Tuesday, January 21, 2014

Birthday Nuts

I feel like I need a plaque for my wall that reads:

"I survived all the self-induced stress and neuroticism that accompanies the planning and execution of our child's first birthday."

And beneath those words, I would have mounted two tablets of Exedrine.

I felt we had a LOT to celebrate on her behalf, and I wanted our family and friends to be able to come into a pleasant, tidy atmosphere, have a few bites of something nummy, and delight in watching her play in her new princess ball pit.  I figured that's about as complicated as a first birthday party should be.

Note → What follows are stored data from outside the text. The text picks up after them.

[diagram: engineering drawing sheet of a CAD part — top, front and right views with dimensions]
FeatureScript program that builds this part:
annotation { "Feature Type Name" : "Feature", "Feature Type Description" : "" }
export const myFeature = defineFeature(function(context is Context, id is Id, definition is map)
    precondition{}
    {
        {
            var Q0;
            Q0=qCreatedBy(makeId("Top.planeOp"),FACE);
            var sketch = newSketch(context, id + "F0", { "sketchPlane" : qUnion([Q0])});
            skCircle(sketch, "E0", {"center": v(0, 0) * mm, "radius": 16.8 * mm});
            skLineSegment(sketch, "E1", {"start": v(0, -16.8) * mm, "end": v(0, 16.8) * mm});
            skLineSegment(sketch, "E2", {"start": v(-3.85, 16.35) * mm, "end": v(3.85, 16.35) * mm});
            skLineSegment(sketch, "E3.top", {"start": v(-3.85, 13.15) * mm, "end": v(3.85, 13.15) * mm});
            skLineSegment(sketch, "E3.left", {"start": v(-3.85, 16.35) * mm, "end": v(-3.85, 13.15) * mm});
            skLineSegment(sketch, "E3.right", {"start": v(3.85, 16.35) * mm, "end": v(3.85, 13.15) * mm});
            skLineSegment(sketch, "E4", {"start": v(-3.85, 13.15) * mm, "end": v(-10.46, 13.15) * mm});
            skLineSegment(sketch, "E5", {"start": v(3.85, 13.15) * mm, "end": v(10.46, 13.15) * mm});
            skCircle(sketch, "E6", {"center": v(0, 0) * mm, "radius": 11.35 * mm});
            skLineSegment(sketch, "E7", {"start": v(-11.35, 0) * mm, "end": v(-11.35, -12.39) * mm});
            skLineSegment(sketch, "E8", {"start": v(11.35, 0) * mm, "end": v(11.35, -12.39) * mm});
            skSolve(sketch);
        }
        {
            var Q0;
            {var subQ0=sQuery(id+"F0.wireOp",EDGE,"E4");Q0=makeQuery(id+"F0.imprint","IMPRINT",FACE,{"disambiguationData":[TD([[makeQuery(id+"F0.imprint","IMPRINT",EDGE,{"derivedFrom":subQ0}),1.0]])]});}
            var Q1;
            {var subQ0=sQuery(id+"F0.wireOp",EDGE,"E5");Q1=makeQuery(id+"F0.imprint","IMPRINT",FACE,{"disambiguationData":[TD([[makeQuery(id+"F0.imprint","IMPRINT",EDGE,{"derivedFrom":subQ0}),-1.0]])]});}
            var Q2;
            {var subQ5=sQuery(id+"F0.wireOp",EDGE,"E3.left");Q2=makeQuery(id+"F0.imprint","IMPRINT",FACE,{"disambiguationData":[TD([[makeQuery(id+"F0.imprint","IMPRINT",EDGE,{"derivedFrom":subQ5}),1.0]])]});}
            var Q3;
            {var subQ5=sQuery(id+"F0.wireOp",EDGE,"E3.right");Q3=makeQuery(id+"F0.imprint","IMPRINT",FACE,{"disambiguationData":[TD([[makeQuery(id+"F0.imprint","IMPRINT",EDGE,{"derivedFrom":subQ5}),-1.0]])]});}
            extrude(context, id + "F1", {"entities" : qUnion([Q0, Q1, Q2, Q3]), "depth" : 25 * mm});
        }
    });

Well, the closer the date became, the more pressure I put on myself to make the party funner and funner and FUNNER.  We should have a bubble machine!  And dangly things on the ceiling!  Oh, and since everyone's feeling that post-holiday dietary remorse, I should serve raw veggies instead of sweets.... But then maybe I should clean and cut them myself instead of buying a pre-made tray, because the ones that come like that have a suspicious white film on them.  And then perhaps I could create a slideshow, and finish her baby book to display, and find a saddle for Honey Boo Boo Dog rides, and and and and........

Then the night terrors began.  My parental performance anxiety became so palpable, it seeped into my subconscious.  I dreamed that on the day of her party, I answered the doorbell at eight in the morning to a crowd of bushy-tailed guests standing around on our front porch.  Dream-me panicked, shed my bathroom, and dashed into town in search of an emergency birthday cake.  Then my surroundings morphed into my old neighborhood in Lyndhurst, New Jersey, and I managed to get kidnapped by terrorists.  When I awoke, Dream-me had escaped her captors and burst into a convenience store where I demanded to use the phone so I could call my husband to make sure HE could get the cake,

I still had a few minor freak out moments after that night, but I'll admit that put my reactions in clearer perspective.

So I relaxed.... Somewhat.  I successfully made Ava's cake myself  (even after the first attempt resulted in something that looked like a pink pancake), served teriyaki meatballs and the two best dips that Walmart offered, then set up a few chairs around Ava's ball pit and took a few deep breaths and awaited the doorbell.

You know what?

I had more fun than a flying squirrel in an attic fan!

And judging by the exuberance of her whoops and kicks, I would say that our Tootle did, too!